Grantee Abundant Intelligence Research Program (Concordia University), imagines anew how to conceptualize and design Artificial Intelligence based on Indigenous Knowledge systems. (Photo credit Indigenous AI)

The 11th Hour Project currently has three cross-programmatic initiatives (CPIs): Journalism, Civic Engagement, and Data Science for Social Good. The purpose of these CPIs is to inform and address issues at the center of the climate crisis through an interdisciplinary lens. We draw upon shared learnings and diverse perspectives from across the Foundation’s team to identify funding opportunities in these thematics that weave together our priorities in climate and human rights. 

Journalism

We prioritize news groups working on issues that harmonize with the rest of our grantmaking. We also prioritize BIPOC-led journalism as we believe BIPOC communities should tell their own stories, both in the US and abroad.

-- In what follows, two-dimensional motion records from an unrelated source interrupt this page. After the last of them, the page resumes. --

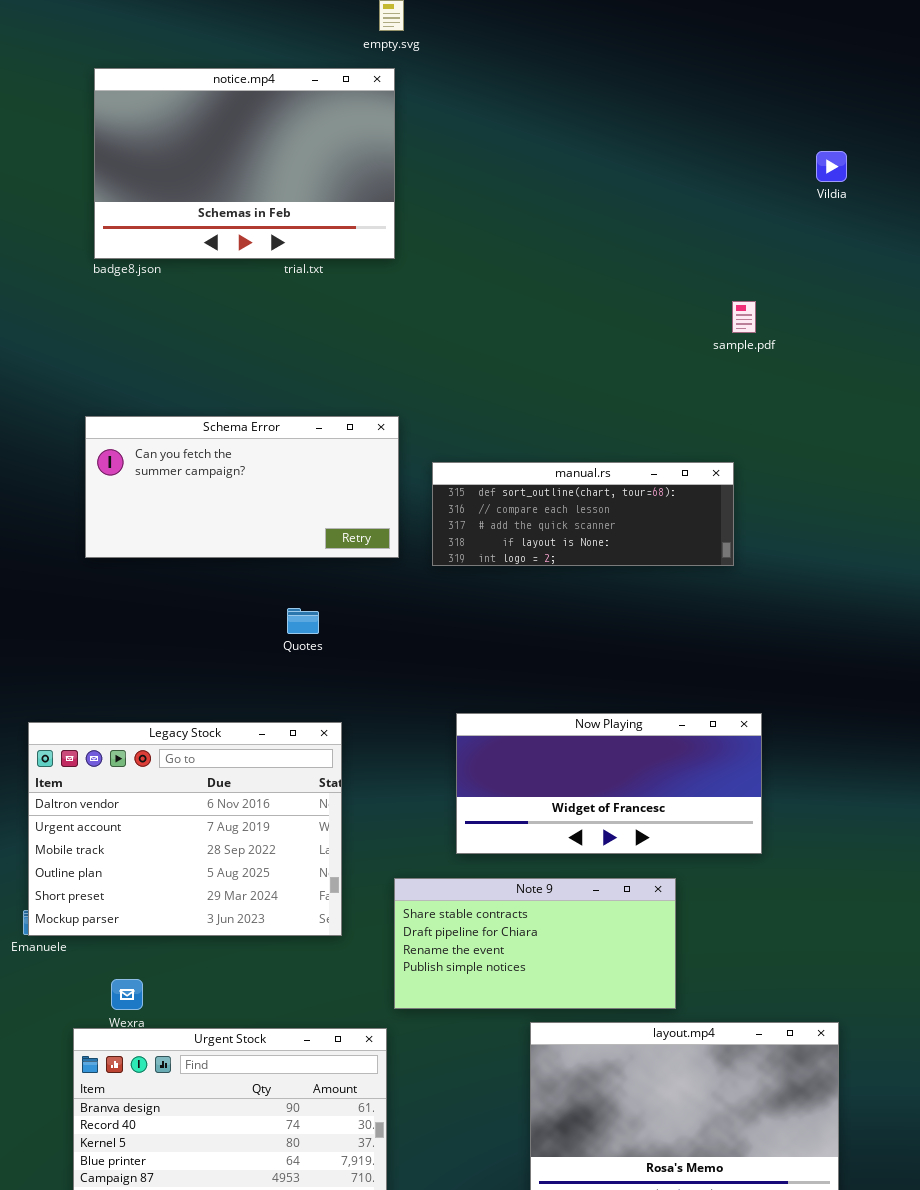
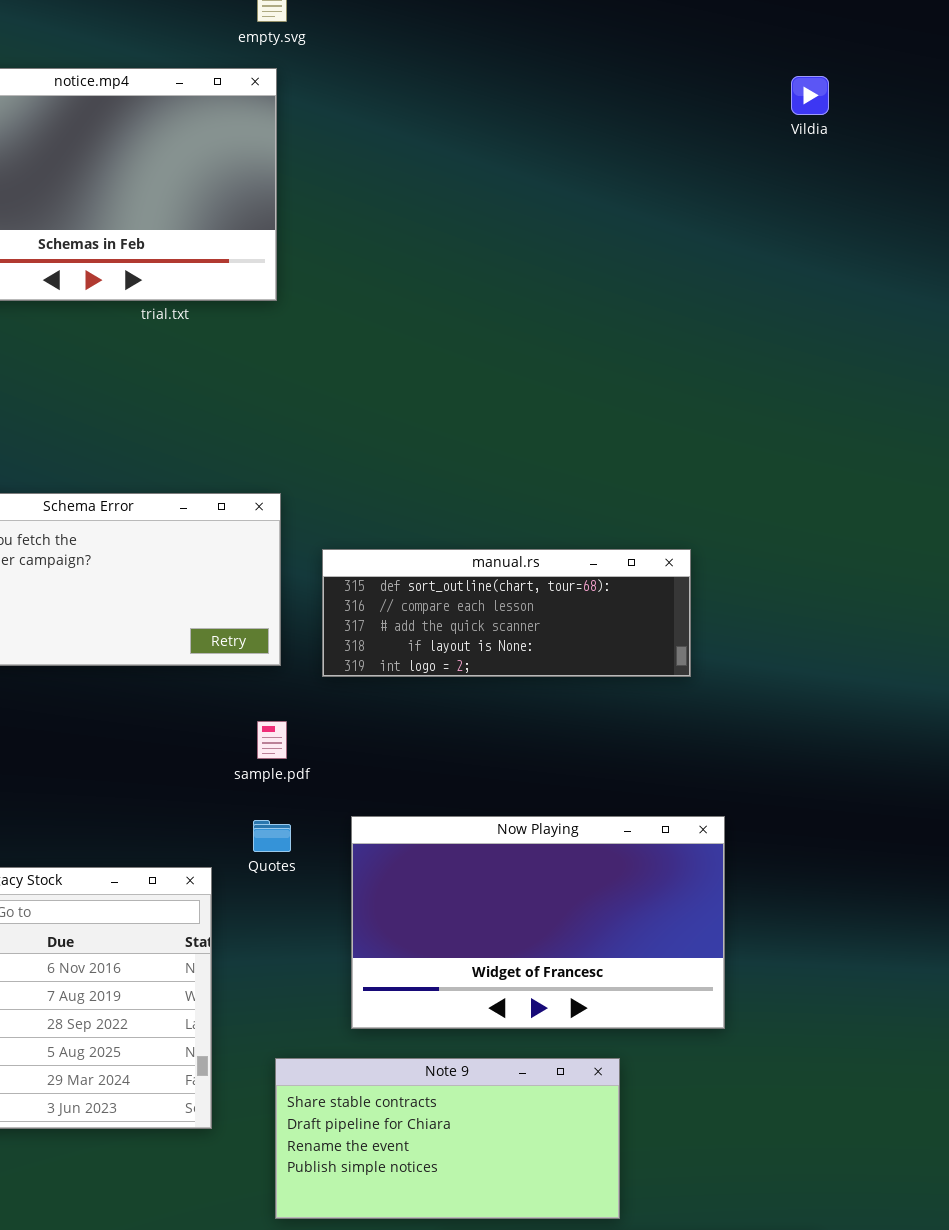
Vildia: [816,151,847,182] -> [791,76,829,115], moved
sample.pdf: [732,301,756,333] -> [257,721,287,759], moved
Quotes: [287,608,319,634] -> [253,820,291,852], moved
Now Playing: [456,713,762,854] -> [351,816,725,1029], resized

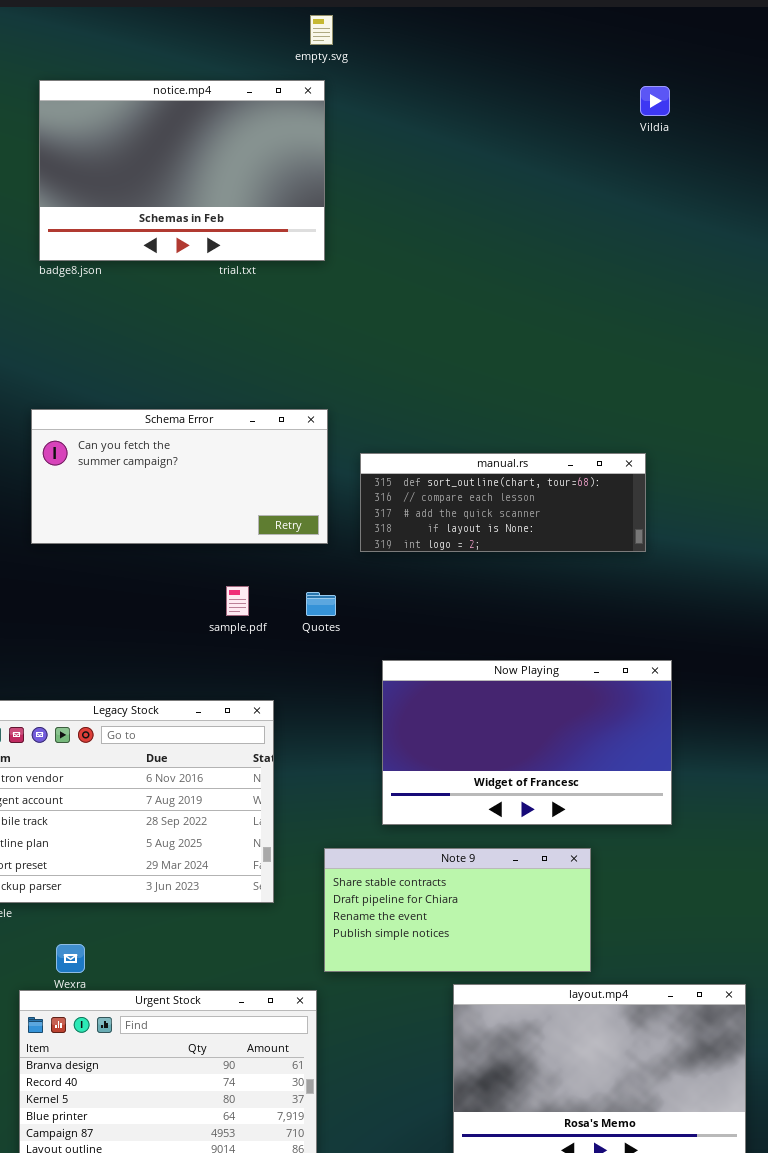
Vildia: [791,76,829,115] -> [640,86,670,116], moved
sample.pdf: [257,721,287,759] -> [226,586,249,616], moved
Quotes: [253,820,291,852] -> [306,592,336,616], moved

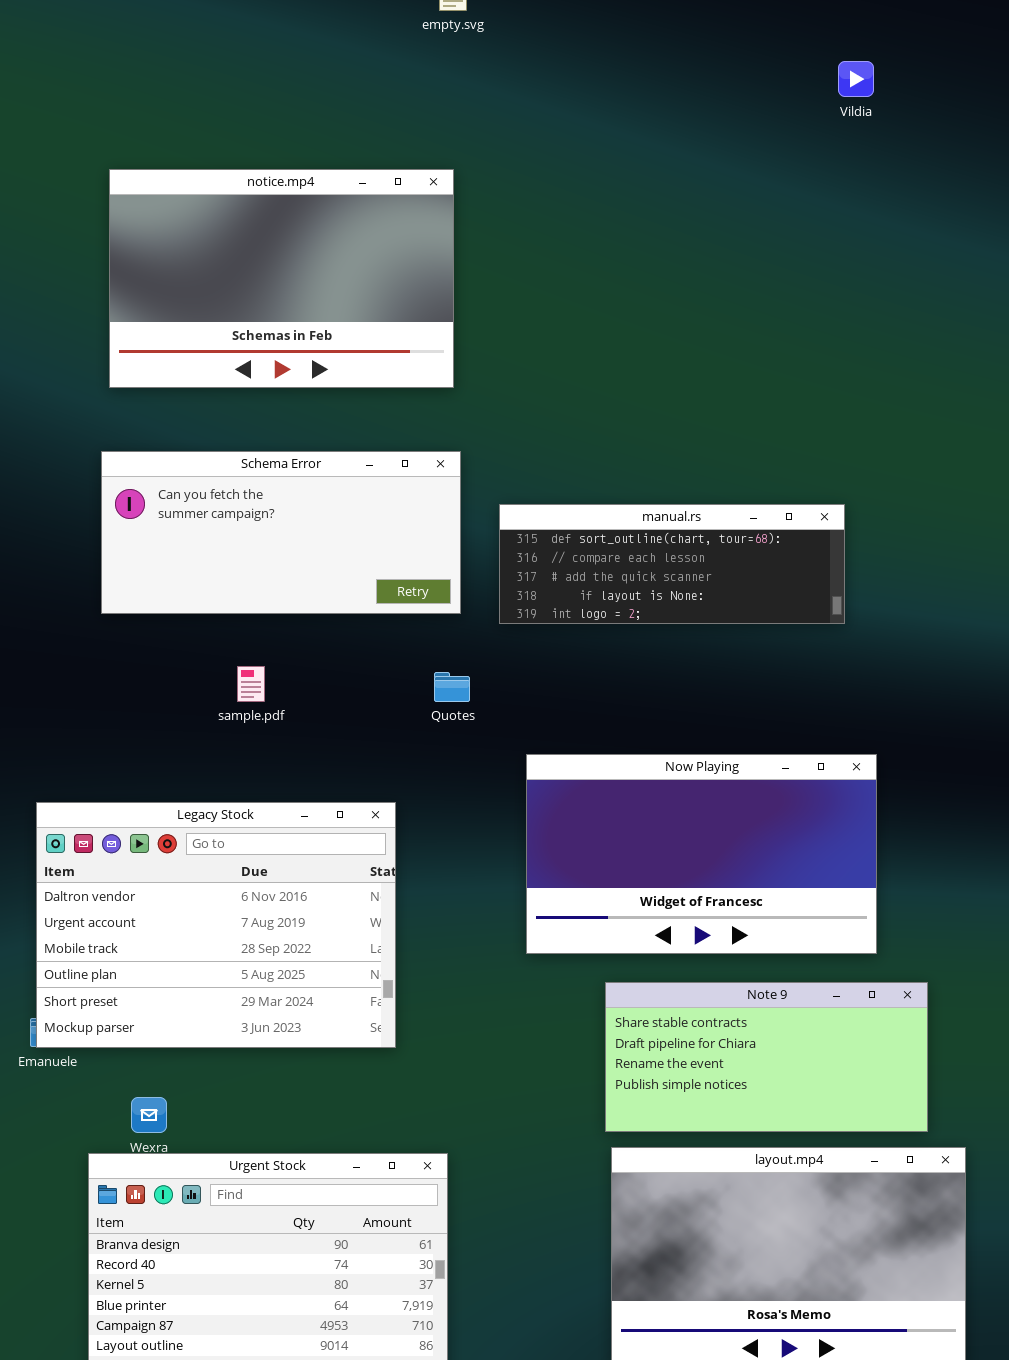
notice.mp4: [39,80,325,261] -> [109,169,454,388], moved
sample.pdf: [226,586,249,616] -> [237,666,265,702], moved
Note 9: [324,848,591,972] -> [605,982,928,1132], moved

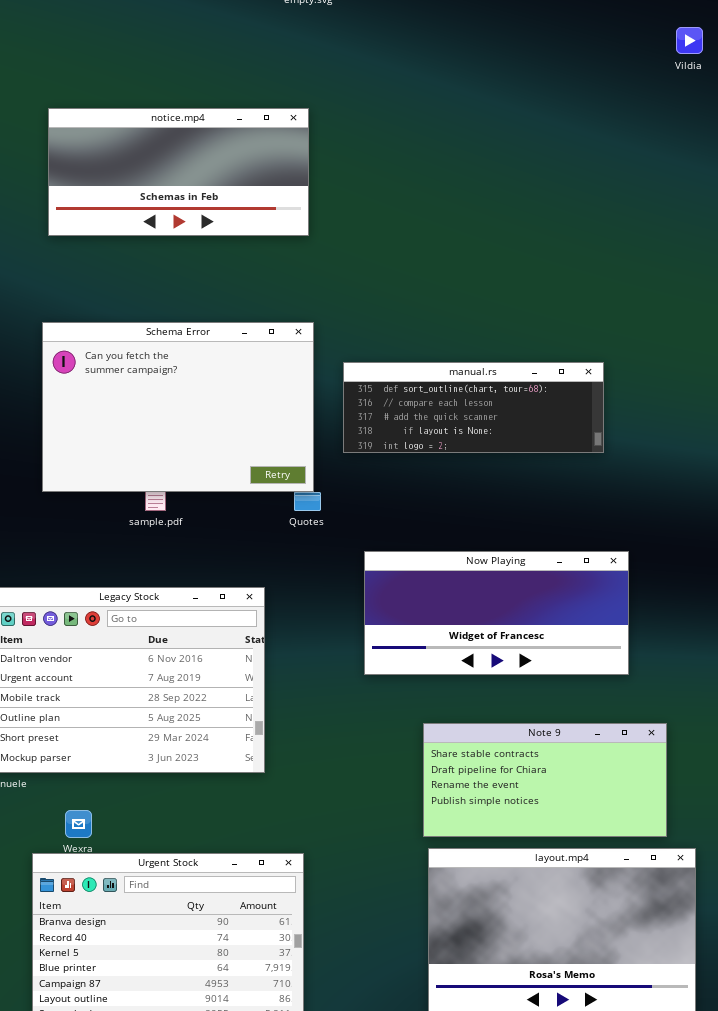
Vildia: [838,61,874,97] -> [676,27,703,54], moved
notice.mp4: [109,169,454,388] -> [48,108,309,236], resized
Schema Error: [101,451,461,614] -> [42,322,314,492], resized
Now Playing: [526,754,877,954] -> [364,551,629,675], resized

In Africa, there is a colonial legacy where news is reported through Western organizations, leading to a narrow portrayal centered on war, poverty, disease and corruption. Our Africa-based grantmaking focuses on homegrown efforts across the continent that support African-led reporting, perspectives and storytelling.

Photo Credit: CalMatters

Civic Engagement

Protecting civic space is critical to the health of our democracy and, correspondingly, to environmental justice and to our collective ability to address the climate crisis. Systemic disenfranchisement of communities extinguishes voices and enables the creation of environmental sacrifice zones.

As such, the Civic Engagement CPI supports organizations and initiatives protecting the right to protest and ensuring that participation in civic spaces is racially just.

Photo Credit: Advance Native Political Leadership 

Data Science for Social Good

The Data Science Cross Program Initiative resources university and community-driven models for leveraging ethical and responsible applications of powerful data science tools for the benefit of environmental, climate and human rights organizations.

One important marker is that these models can be integrated into the larger field, ensuring not only access to these tools but also democratizing the development of data science as a field, informed by multiple intelligences contributed by the communities the data science is meant to serve.